If you’re being investigated by federal authorities, your initial encounters with them may seem fairly cordial – particularly if they involve a “white collar” crime. You may be interviewed by people in business clothing rather than uniforms. They may even seem more interested in finding out about someone else’s activities than yours.
It can be easy to believe you can handle these conversations without an attorney. You may even think there’s no harm in lying if it protects you, your boss, a colleague or someone else you know.
That would be a big mistake – and one that could land you in federal prison. Well-known people in the business, pop culture and political spheres, from Martha Stewart to former Illinois Gov. Rod Blagojevich, have been convicted of crimes related to lying to federal authorities.
The importance of materiality
Certainly, not every lie is going to get you charged with a crime. It all depends on whether it’s considered “material” (or important) to the case. If a lie sends investigators in the wrong direction or makes the investigation take longer, it will likely be considered material.
Federal law states that anyone who “falsifies, conceals, or covers up by any trick, scheme, or device…makes any materially false, fictitious, or fraudulent statement or representation….” (whether verbal or written) can face as long as five years in prison. If a case involves terrorism (foreign or domestic), the consequences can be greater.
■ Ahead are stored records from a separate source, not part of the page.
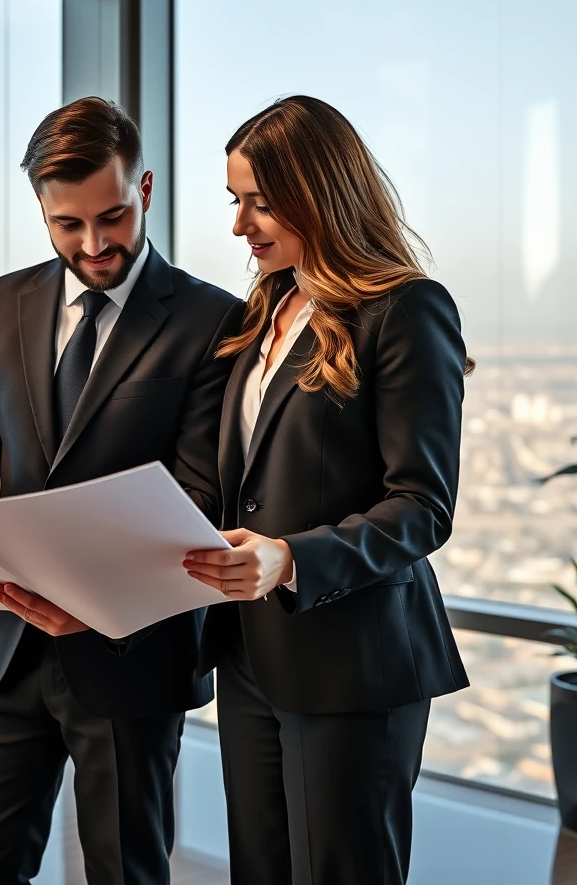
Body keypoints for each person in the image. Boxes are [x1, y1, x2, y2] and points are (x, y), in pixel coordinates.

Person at [0, 97, 243, 884]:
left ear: (145, 188)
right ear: (40, 208)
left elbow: (199, 500)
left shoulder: (213, 320)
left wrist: (96, 601)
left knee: (125, 873)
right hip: (3, 647)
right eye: (68, 224)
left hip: (130, 655)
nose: (94, 244)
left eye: (112, 216)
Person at [184, 96, 471, 885]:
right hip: (251, 654)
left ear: (318, 192)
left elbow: (422, 506)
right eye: (235, 201)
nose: (239, 226)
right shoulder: (264, 311)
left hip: (353, 661)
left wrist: (288, 558)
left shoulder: (406, 309)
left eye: (259, 202)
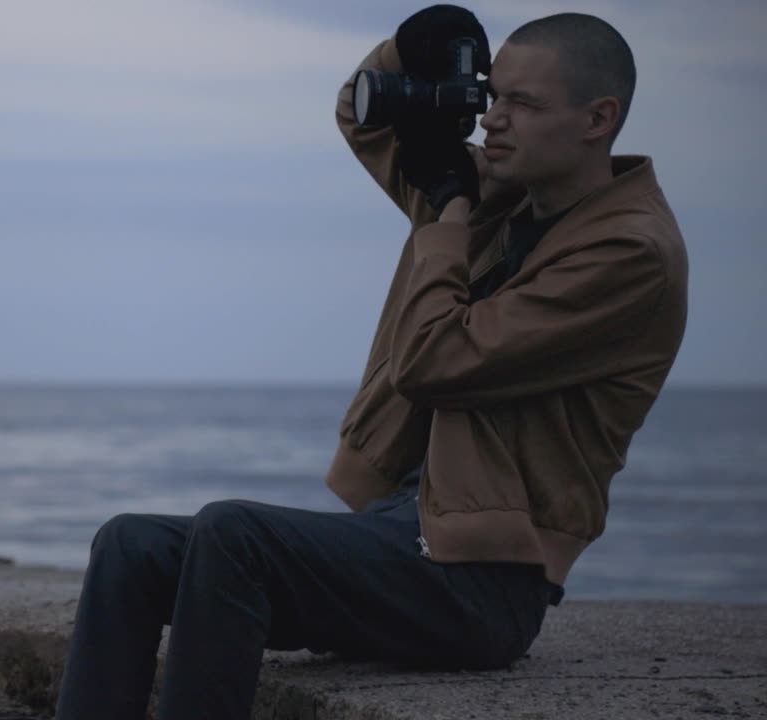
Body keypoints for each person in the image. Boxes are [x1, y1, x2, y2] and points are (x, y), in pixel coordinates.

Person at [53, 6, 688, 719]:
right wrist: (407, 49)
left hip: (481, 583)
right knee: (129, 546)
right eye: (492, 94)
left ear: (598, 118)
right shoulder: (502, 199)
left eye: (523, 103)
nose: (491, 120)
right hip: (398, 535)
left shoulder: (628, 255)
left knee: (234, 535)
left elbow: (434, 360)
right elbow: (366, 117)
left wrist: (447, 220)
Any charge you face for making false statements would be in addition to any charges you might be prosecuted for related to the underlying crime. That can add up to a significant amount of time behind bars.
Whatever the situation, if you find yourself being questioned by agents or investigators from any federal agency, it’s crucial that you exert your right to seek legal counsel. You can’t worry about whether or not this makes you “look” guilty. It’s simply the smart thing to do.